Jundishapur Journal of Microbiology, Dec 16, 2018
Background: Many studies indicate that the Bacillus Calmette-Guérin (BCG) vaccine has low protect... more Background: Many studies indicate that the Bacillus Calmette-Guérin (BCG) vaccine has low protective efficacy, especially in endemic areas. There are several factors in this assessment, such as genetic diversity of BCG strains, pre-exposure to environmental mycobacteria, and variations in host immune responses. Currently, more than 200 new vaccine candidates have been proposed, such as recombinant BCG, DNA, and subunit vaccines. However, none of them are superior to BCG. Nevertheless, several approaches are considered to reduce the cases of tuberculosis infection. Objectives: The aim of the present study was to evaluate the capability of the Ag85a-cfp10 fusion protein as a new chimeric protein in stimulating immune responses.
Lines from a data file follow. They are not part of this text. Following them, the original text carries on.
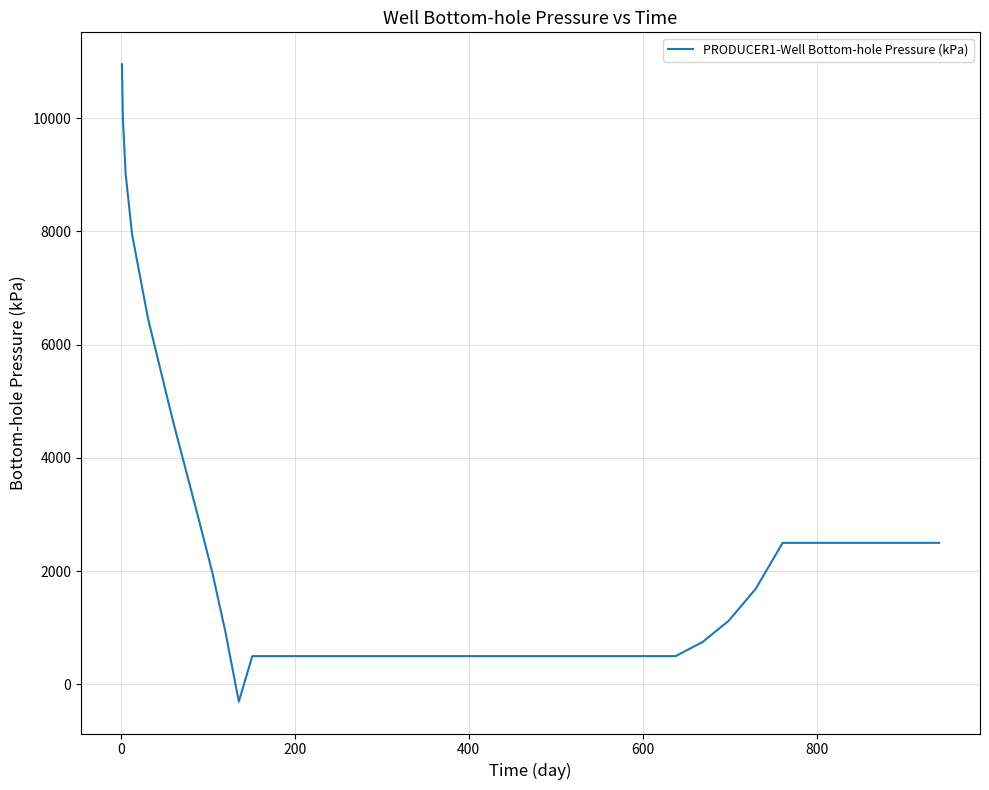

Count the number of categories in the chart.

39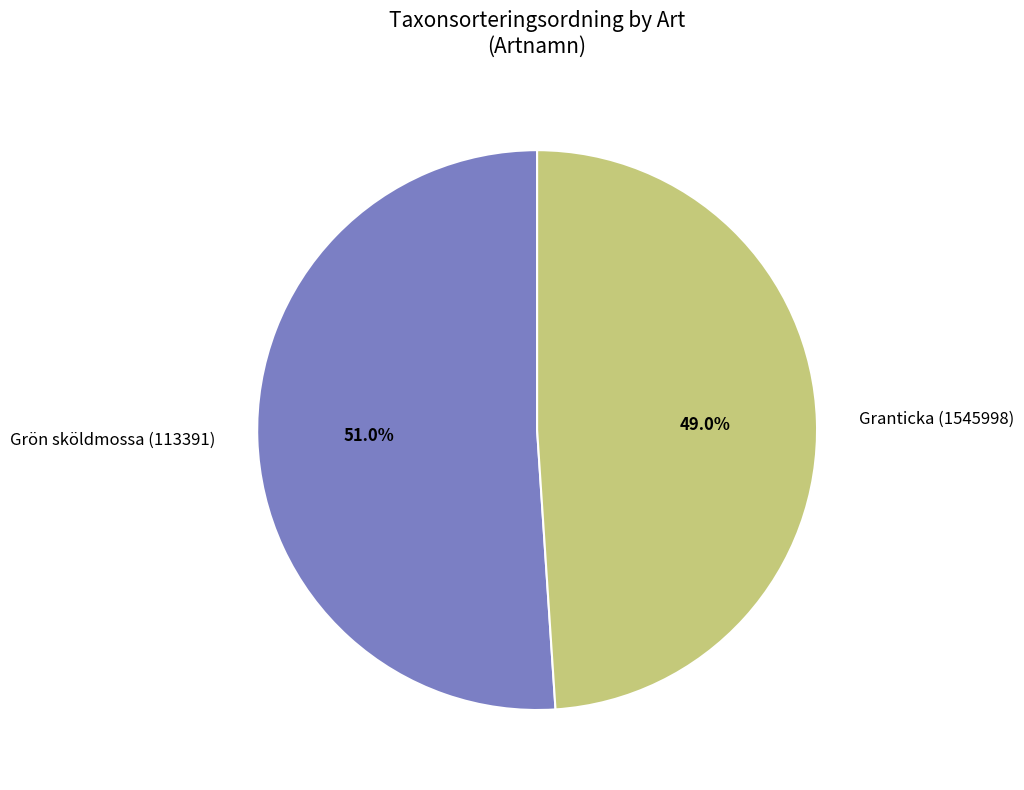

Which has a higher value, Granticka (1545998) or Grön sköldmossa (113391)?

Grön sköldmossa (113391)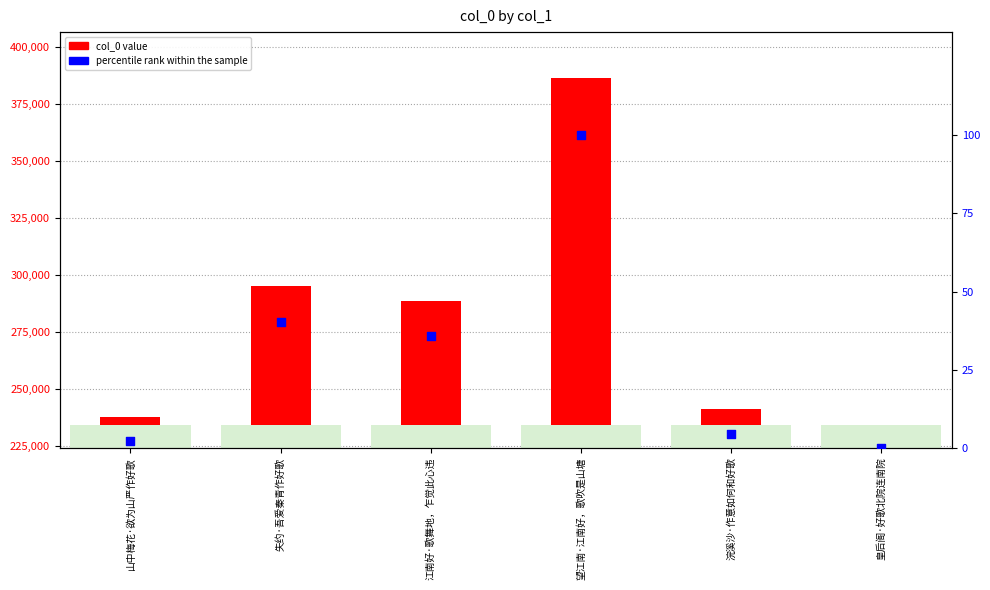

Between 望江南·江南好，歌吹是山塘 and 失约·吾爱秦青作好歌, which is larger?

望江南·江南好，歌吹是山塘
Methods: A DNA vaccine encoding Ag85a-cfp10 fusion protein was constructed in the previous study. The expression of Ag85a-cfp10 fusion protein in host cells was confirmed by the RT-PCR method. Six pathogen-free female mice were injected intramuscularly at a total concentration of 100 µg/mL three times at two-week intervals. The BCG and the control groups received BCG and PBS vaccines, respectively. One month after the final immunization, mice were killed and their splenocytes were cultured in RPMI medium supplemented with 1% antibiotics and 10% serum. Four cytokines including IL-4, IL-12, TGF-β, and IFN-γ were measured in the culture supernatant using the ELISA test. Results: RT-PCR analysis showed that Ag85a-cfp10 recombinant vector is able to replicate in eukaryotic cells and produce mRNA. The vaccinated groups were compared to the control group, showing induction of high levels of cytokine production. Conclusions: Some reports depicted that DNA vaccines are able to induce humoral and cellular immune responses both in animal models and humans. Therefore, in the current study, the immune response was induced in mice, which were inoculated with recombinant expression plasmid, pcDNA3.1 (+)-Ag85a-cfp10. We showed that this recombinant vector can stimulate mycobacterial specific modulating cytokines. Nonetheless, analysis appeared that this vaccine is unable to stimulate cell mediated immunity, however, still further studies are needed in future.